A Sociological Imagination Applied

Most of us pursue a PhD in Sociology for some reason beyond,
or perhaps within, our selves: a theoretical piece – like Baudrillard’s
America – demonstrated the creativity of theory… sociologists on
the syllabi of our undergraduate Critical Race and Women’s Studies
courses discussed social injustices in ways in which we had yet to
consider... a Research Methods class demonstrated the applicability
of Sociology – both theory and methods – as a tool to eliminate
social injustices. And for those of us who choose Sociology because
if these– or myriad other reasons – we struggle with how to dutifully
apply our budding Sociological Imaginations – both abstractly and
in praxis.

Within the tension of this struggle I choose to pursue the
Sociological Adventure.
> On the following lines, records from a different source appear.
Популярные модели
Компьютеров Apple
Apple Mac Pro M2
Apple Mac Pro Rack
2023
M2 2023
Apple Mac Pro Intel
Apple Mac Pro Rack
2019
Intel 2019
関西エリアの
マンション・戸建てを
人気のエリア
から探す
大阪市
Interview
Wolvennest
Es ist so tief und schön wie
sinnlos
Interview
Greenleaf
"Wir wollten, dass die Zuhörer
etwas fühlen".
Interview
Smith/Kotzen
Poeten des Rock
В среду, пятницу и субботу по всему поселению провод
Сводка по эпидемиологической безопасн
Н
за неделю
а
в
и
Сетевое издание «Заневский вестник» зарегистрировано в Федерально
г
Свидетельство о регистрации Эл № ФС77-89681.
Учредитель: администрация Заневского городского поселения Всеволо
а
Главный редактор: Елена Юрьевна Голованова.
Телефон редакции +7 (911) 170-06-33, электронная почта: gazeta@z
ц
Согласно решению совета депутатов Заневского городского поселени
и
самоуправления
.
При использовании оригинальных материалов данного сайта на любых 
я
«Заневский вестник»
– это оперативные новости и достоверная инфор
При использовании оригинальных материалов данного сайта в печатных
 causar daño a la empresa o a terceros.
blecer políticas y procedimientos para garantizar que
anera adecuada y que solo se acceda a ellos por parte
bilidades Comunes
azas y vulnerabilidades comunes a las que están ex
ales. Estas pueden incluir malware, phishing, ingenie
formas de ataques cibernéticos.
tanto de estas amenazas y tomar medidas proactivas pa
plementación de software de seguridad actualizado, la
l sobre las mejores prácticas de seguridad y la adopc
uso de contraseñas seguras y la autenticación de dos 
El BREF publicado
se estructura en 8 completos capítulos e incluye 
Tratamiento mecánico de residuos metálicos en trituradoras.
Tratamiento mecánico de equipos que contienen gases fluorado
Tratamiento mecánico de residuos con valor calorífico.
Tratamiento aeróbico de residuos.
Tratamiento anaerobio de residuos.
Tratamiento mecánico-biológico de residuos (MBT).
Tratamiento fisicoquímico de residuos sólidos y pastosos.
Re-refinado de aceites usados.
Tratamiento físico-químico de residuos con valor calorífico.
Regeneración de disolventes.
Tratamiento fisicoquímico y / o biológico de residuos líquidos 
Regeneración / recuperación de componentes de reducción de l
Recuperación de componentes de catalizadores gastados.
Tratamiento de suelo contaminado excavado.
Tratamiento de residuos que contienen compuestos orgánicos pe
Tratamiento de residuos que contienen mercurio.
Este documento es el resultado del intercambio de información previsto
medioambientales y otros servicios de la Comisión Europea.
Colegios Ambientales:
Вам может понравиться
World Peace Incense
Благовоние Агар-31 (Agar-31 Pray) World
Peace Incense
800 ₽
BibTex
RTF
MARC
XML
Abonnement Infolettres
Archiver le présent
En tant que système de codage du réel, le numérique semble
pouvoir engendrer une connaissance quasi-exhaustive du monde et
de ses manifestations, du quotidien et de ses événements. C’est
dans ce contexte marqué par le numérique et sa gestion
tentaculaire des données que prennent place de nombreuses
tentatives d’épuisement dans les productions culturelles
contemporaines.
I also choose to volunteer time –
what little I can afford as a graduate student – at a Washington,
DC nonprofit actively utilizing their own Sociological Imagination.
I volunteer at Sojourners – a nearly 40 year-old faith-based social
justice nonprofit in the heart of the District’s ever changing – for
better and worse – Columbia Heights neighborhood. Though the
organization doesn’t provide direct-care services to people in the
neighborhood, it instead mobilizes activists and builds coalitions
among both secular and non-secular organizations fighting against
such oppressions as poverty, racism and those fighting for such
reforms as immigration and health care parody. In doing so,
Sojourners partners with organizations like World Vision, Oxfam,
and ONE.

So, while I don’t provide direct-care to people, I do get to interact
with folks who consider themselves activists, many since the Civil
Rights Movement. I’ve learned of their narratives as social
activists, volunteered side-by-side with them at huge mobilizations
and Capital Hill rallies, and have been able to witness and
experience sweat and tears as natural components to organizing
massive campaigns against the constantly fluctuating backdrop
of Washington, DC. While the nonprofit isn’t perfect (what
organizations are?), spending time within an organization founded
upon Sociological grassroots ideologies has both sharpened and
expanded my Sociological Imagination.

The potential and application of our Sociological Imaginations aren’t
limited to the classroom, our comprehensive exams, or even our
dissertations. Our Sociological Imagination extends beyond our
selves and our academically gated community to a political,
economic, and social world in much need of our Imaginations!
So, I definitely encourage you, whether you’re just beginning
your Sociological Adventure or are further along and in the midst
of one of its valleys to give what time you can to organizations,
relationships, and people that need you. I can testify that it’s
a reciprocal relationship, for the better.